Mas, ao longo da narrativa, percebemos que as coisas são um pouco mais complicadas do que isso. Patrick Bateman possui um gosto bastante peculiar de torturar e assassinar mendigos, prostitutas, animais, crianças e qualquer coisa que possua um coração que bata regular ou irregularmente. Bateman é um personagem extremamente complexo: em alguns momentos, parece fazer de seus assassinatos consecutivos apenas mais uma das etapas de seu dia (acordar / tomar banho / fazer a barba / cortar a garganta da mulher amarrada na cama / vestir meu Armani / ir para o brunch), e, em outros, faz a morte parecer um processo complicado e inexecutável, como quando é perturbado por um homem que cisma que ele é homossexual e decide que a melhor opção é apenas se esquivar das tentativas do sujeito.

A crueldade de seus atos e seus pensamentos o ponto chave da narrativa. Easton nos brinda (ou nos atormenta, dependendo do ponto de vista) com jogos sádicos de sexo e tortura, que envolvem canibalismo, utilização de animais peçonhentos, artefatos perfurantes, cortantes, quentes, frios, pontiagudos, etc etc etc. As cenas são extremamente gráficas, chegando a beirar o insuportável em alguns momentos. E o jogo que Easton faz, durante os capítulos, é incrível: em um capítulo Bateman está torturando duas prostitutas com pregos, martelos, ratazanas e furadores de gelo e, no capítulo seguinte, gasta cerca de dez ou quinze páginas para descrever a discografia do Genesis ou da Whitney Houston, ou explica como se barbear corretamente durante a manhã, sem que a pele resseque.

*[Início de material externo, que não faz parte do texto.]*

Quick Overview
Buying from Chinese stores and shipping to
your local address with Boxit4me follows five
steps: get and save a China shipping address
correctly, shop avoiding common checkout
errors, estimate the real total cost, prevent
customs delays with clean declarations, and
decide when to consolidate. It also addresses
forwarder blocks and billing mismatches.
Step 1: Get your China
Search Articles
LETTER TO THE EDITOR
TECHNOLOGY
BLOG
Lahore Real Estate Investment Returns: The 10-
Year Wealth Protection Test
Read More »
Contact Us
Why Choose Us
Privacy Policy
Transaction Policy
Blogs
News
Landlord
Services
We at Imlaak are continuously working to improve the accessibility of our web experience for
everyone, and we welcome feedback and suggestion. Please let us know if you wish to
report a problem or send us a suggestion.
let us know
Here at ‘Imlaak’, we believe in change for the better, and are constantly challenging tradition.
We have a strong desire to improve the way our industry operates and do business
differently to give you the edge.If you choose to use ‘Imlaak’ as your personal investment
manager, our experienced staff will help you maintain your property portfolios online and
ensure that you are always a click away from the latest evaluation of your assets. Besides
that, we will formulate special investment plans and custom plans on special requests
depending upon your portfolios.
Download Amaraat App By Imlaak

O livro passeia entre delírios e realidade. O personagem muitas vezes idealiza diálogos em sua cabeça e, em certos momentos, essa linha não fica muito clara para o leitor. Não sabemos se ele está realmente dizendo o que diz e ninguém está prestando atenção ou se ele apenas imagina tudo aquilo. Sua obsessão é desenhada através de seus pensamentos: detalhar quais são as marcas de roupas e acessórios que cada um utilizada, descrever todos os cosméticos de seu banheiro, contar quantas vezes esbarra com um cartaz da peça “Os Miseráveis” na rua ou qual o tema do dia do programa matinal “The Patty Winters Show”, seu programa favorito.

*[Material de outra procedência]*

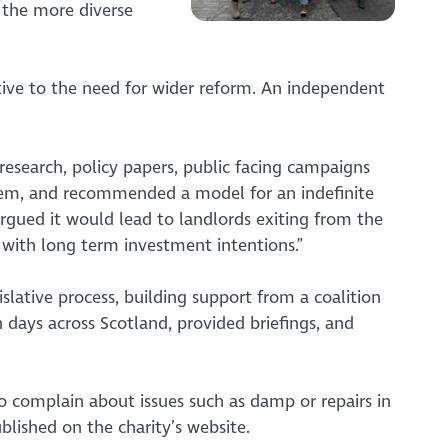
 the more diverse
ive to the need for wider reform. An independent
research, policy papers, public facing campaigns
stem, and recommended a model for an indefinite
rgued it would lead to landlords exiting from the
 with long term investment intentions.”
slative process, building support from a coalition
 days across Scotland, provided briefings, and
to complain about issues such as damp or repairs in
blished on the charity’s website.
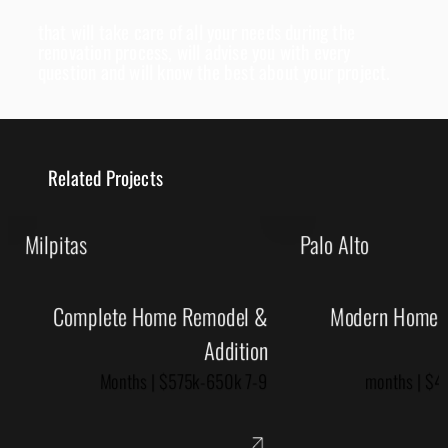
that will take care of all your needs during the
renovation process, will advise you with every
question and will know the best about your project.
Related Projects
Milpitas
Palo Alto
Complete Home Remodel &
Modern Home R
Addition
7-9 Months | $575k-650k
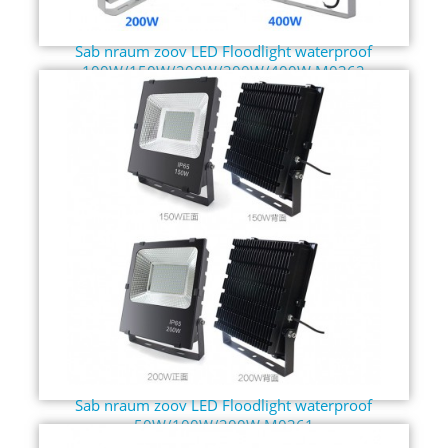
Sab nraum zoov LED Floodlight waterproof
100W/150W/200W/300W/400W M0362
Sab nraum zoov LED Floodlight waterproof
50W/100W/200W M0361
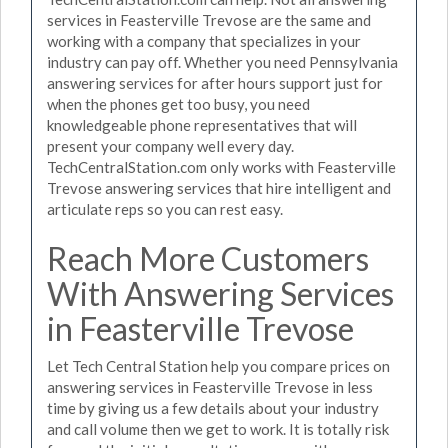
services in Feasterville Trevose are the same and
working with a company that specializes in your
industry can pay off. Whether you need Pennsylvania
answering services for after hours support just for
when the phones get too busy, you need
knowledgeable phone representatives that will
present your company well every day.
TechCentralStation.com only works with Feasterville
Trevose answering services that hire intelligent and
articulate reps so you can rest easy.
Reach More Customers
With Answering Services
in Feasterville Trevose
Let Tech Central Station help you compare prices on
answering services in Feasterville Trevose in less
time by giving us a few details about your industry
and call volume then we get to work. It is totally risk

Patrick Bateman é, ao mesmo tempo, um analista frio de sua sociedade e um produto da mesma. Ele funciona como um reflexo dos yuppies dos anos 80, investidores de Wall Street podres de dinheiro, viciados em cocaína e restaurantes de luxo, que despejavam seu dinheiro inesgotável em roupas de marca e novidades tecnológicas. Ele é a metonímia dessa sociedade, acrescentado o fato de que é um psicopata sádico e canibal, que mata (ou pensa matar, uma vez que todas as mortes podem ser interpretadas como uma forma de delírio, se relativizarmos ao máximo o livro) com a mesma facilidade com que respira.

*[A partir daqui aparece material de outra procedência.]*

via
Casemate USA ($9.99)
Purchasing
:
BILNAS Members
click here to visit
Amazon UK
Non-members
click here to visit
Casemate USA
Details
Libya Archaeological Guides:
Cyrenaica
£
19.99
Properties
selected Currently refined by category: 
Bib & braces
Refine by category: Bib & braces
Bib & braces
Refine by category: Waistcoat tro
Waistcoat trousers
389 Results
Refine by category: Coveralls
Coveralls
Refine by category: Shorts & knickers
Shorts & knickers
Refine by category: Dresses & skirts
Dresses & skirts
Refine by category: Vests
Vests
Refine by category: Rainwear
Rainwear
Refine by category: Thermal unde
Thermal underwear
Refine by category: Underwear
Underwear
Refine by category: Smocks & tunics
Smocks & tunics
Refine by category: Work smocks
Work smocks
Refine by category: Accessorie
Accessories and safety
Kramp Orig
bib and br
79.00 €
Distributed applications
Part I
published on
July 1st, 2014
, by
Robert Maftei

Um personagem extremamente conturbado e complexo, construído de forma a nos deixar com uma sensação de que ele realmente existe ou pode ter existido em algum momento, e que nos faz refletir sobre a sociedade em que vivemos e como somos mesquinhos, em menor ou maior grau.

(Leitura recomendada para quem tem estômago forte. Sério. Acho que foi o único livro, até hoje, em que fiz careta enquanto lia, tamanha a crueldade e detalhismo de algumas passagens.)